The Argument Principle used to prove the Fundamental Theorem of Algebra Greene and Krantz pose the following problem in Function Theory of One Complex Variable, Ch. 5 problem 3:

Give another proof of the fundamental theorem of algebra as follows:
  Let $P(z)$ be a non-constant polynomial. Fix $Q\in \mathbb{C}$.
  Consider 
  \begin{equation}
 \frac{1}{2\pi i} \oint_{\partial D(Q,R)} \frac{P'(z)}{P(z)}\,dz. 
\end{equation}
  Argue that as $R\to +\infty$, this
  expression tends to a nonzero constant.

I was thinking along these lines: Since we do not know $P(z)$ factors completely, let us write
$$ P(z) = \prod_j (z - \alpha_j) \, g(z),$$
where $g(z)$ is an irreducible polynomial. Now
$$ \frac{P'(z)}{P(z)} = \sum_k \frac{1}{z-\alpha_k} + \frac{g'(z)}{g(z)}.$$
Each of the terms $1/(z-\alpha_k)$ adds $1$ to the integral expression. As $R \to \infty$, all the $\alpha_k$ are eventually inside $D(Q,R)$, whereas the term $g'(z)/g(z)$ approaches zero, since the denominator has a higher degree.
Is the reasoning correct ? Can someone offer a simpler argument ?
 A: Here is a general hint that should lead to a short and nice proof: the argument principle tells you that the integral
$$ \frac{1}{2\pi i} \int_{\Gamma} \frac{f'(z)}{f(z)} \, dz = \#(zeros) - \#(poles) $$
but what is more important is what the above integral represents. Note that $f'(z)/f(z) = (\log(f(z))'$, the above integral (without the $2\pi i$ factor) tells you the total change in the complex argument (i.e. angle) of the values of $f(z)$ as you traverse the contour $\Gamma$. Now, for $|z| = R$ very large, think about what happens to the angles of a polynomial $P(z) = a_n z^n + \ldots + a_1 z + a_0$; this should allow you to compute the above integral directly.
A: Let me sum things up. Let $$ P(z) = \sum_{j=1}^n a_j z^j $$
be of $n$-th degree. We do know that a polynomial of degree $n$ has at most $n$ roots.

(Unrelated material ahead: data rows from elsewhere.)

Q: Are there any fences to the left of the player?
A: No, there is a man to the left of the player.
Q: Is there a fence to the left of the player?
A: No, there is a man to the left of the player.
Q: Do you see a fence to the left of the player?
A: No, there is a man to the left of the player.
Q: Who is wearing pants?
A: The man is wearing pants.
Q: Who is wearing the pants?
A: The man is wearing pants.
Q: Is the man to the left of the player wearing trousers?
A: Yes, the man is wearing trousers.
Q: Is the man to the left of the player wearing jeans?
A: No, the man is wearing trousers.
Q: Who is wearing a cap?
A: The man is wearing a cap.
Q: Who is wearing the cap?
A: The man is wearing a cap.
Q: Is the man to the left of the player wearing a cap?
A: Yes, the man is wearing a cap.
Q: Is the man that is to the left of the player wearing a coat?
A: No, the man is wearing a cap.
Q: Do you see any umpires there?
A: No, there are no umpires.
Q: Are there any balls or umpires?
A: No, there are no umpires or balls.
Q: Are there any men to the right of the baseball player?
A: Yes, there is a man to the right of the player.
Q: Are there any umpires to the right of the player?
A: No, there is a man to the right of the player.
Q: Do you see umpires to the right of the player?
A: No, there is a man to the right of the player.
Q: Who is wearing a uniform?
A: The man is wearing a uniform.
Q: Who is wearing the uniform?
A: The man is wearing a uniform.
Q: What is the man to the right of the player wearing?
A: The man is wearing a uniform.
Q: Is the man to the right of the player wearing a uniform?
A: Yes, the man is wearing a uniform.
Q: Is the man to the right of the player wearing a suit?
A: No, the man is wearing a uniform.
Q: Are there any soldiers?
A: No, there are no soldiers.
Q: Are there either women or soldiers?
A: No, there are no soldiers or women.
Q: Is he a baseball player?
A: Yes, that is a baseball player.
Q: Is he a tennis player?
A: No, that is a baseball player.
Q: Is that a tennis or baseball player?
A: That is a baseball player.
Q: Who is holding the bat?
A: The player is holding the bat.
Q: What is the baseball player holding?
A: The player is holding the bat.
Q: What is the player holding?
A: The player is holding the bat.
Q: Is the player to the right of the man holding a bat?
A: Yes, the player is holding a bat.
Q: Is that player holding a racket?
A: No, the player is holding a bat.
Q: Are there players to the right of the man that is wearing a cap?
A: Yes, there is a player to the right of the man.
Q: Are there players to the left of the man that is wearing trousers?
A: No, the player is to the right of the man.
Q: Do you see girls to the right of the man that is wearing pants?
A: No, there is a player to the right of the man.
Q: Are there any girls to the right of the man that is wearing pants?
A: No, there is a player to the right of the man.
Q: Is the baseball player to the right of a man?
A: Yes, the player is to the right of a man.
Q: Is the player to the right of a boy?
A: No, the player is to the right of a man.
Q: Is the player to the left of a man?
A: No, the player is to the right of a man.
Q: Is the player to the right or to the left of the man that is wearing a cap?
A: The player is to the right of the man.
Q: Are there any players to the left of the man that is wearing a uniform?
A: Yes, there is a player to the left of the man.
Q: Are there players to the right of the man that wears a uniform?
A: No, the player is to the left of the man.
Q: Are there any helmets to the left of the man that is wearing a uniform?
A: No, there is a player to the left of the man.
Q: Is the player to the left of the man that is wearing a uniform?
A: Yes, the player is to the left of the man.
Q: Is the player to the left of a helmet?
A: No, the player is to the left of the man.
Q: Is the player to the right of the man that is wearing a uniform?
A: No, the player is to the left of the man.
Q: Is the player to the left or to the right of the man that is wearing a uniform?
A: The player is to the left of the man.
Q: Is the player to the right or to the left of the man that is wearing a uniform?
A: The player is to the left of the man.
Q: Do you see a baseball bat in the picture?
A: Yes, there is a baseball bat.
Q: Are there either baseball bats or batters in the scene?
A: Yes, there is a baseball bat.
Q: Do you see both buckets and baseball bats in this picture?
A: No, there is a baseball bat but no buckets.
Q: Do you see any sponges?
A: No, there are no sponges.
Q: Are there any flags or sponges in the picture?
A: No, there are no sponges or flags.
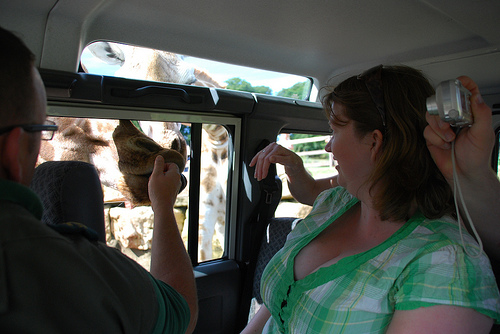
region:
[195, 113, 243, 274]
window on a bus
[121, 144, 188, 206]
mouth of a giraffe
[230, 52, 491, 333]
large lady with brown hair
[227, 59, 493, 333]
large lady wearing a green shirt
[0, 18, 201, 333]
person with fingers in a giraffes mouth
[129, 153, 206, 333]
arm of a person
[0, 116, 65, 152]
pair of black eye glasses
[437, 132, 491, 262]
white cord on a camera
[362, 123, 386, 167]
ear of a lady in green shirt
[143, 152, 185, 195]
his hand is in the giraffes mouth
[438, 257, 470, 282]
the shirt is plaid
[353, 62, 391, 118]
the sunglasses are on her head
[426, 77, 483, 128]
the person is holding the camera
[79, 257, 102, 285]
the shirt is gray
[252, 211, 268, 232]
the belt is black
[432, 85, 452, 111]
the camera is silver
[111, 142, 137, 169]
the giraffe is brown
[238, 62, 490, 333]
woman in a green and white shirt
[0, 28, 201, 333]
man in a dark green shirt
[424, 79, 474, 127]
gray camera in the person's hand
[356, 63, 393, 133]
black sunglasses on the woman's head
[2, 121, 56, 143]
black eyeglasses on the man's face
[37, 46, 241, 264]
two giraffes outside the window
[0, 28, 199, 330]
man feeding a giraffe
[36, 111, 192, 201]
giraffe eatting from the man's hand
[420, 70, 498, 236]
person taking a picture of the giraffe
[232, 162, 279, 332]
seat belt inside the car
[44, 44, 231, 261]
two giraffes outside the window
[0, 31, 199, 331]
man feeding the giraffe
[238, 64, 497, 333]
woman sitting in the van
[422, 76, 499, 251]
person taking pictures of the animals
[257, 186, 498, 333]
green and white shirt on the woman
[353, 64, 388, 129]
black shades on the woman's head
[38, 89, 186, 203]
giraffe being fed by the man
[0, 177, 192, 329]
green shirt on the man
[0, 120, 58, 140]
black eyeglasses on the man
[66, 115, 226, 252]
a window on the bus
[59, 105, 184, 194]
a giraffe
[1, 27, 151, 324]
a man with glasses on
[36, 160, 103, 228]
the seat in the bus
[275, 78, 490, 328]
a lady in a green shirt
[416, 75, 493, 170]
a person taking a picture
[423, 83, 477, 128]
a silver camera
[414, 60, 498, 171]
a hand holding a camera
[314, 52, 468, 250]
a lady with sunglasses on her head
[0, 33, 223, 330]
a man petting a giraffe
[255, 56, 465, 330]
Woman looking to her right at the animals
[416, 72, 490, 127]
Person holding the camera and taking a picture of the animal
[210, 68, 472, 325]
Woman wearing a tight shirt and smiling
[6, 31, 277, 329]
Man putting his hand in the animal's mouth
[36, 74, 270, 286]
Window rolled down do the animal can suck on the hands of the passengers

Since the number of roots is finite, we may choose $R$ such that $D(Q,R)$ contains all the roots, and $R>|Q|$. (we do not yet know there are roots. This is just what the theorem says, in fact - that there are roots.)
For $r>R$, let us look at the integral 
\begin{equation}
 \frac{1}{2\pi i} \oint_{\partial D(Q,r)} \frac{P'(z)}{P(z)}\,dz. 
\end{equation}
On the one hand, this equals the number of zeros of $P(z)$ inside $D(Q,r)$. Since $r>R$, this is the total number of zeros, which we'll denote $N$.
On the other hand, let us calculate that same integral for a simpler polynomial, a monomial in fact, $g(z) = a_n z^n$, the leading term in $P(z)$.
\begin{equation}
 \frac{1}{2\pi i} \oint_{\partial D(Q,r)} \frac{g'(z)}{g(z)}\,dz = \frac{1}{2\pi i} \oint_{\partial D(Q,r)} \frac{n a_n z^{n-1}}{a_n z^n}\,dz = \frac{1}{2\pi i} \oint_{\partial D(Q,r)} \frac{n}{z}\,dz =n,
\end{equation}
where the last equality follows from (e.g.) the residue theorem (here the assumption $R>|Q|$ was used, to get $0$ inside the integration path).
Finally, we'd like to show that the number of zeros of $P(z)$, which we denoted $N$, is equal to the degree of $P$, namely $n$. To this end, we'll show 
$$  \underbrace{\frac{1}{2\pi i} \oint_{\partial D(Q,r)} \frac{P'(z)}{P(z)}\,dz}_\textrm{N} - \underbrace{\frac{1}{2\pi i} \oint_{\partial D(Q,r)} \frac{n}{z}\,dz}_\textrm{n} =0.$$
Here's the thing:
\begin{equation}
\frac{1}{2\pi i} \oint_{\partial D(Q,r)} \frac{P'(z)}{P(z)}- \frac{n}{z} \,dz = 
\frac{1}{2\pi i} \oint_{\partial D(Q,r)} \frac{z P'(z) - n P(z)}{z P(z)} \,dz \xrightarrow[r\to \infty]{} 0
\end{equation}
where the limit follows from the fact that the numerator is an $(n-1)$ degree polynomial, and the denominator is of degree $(n+1)$.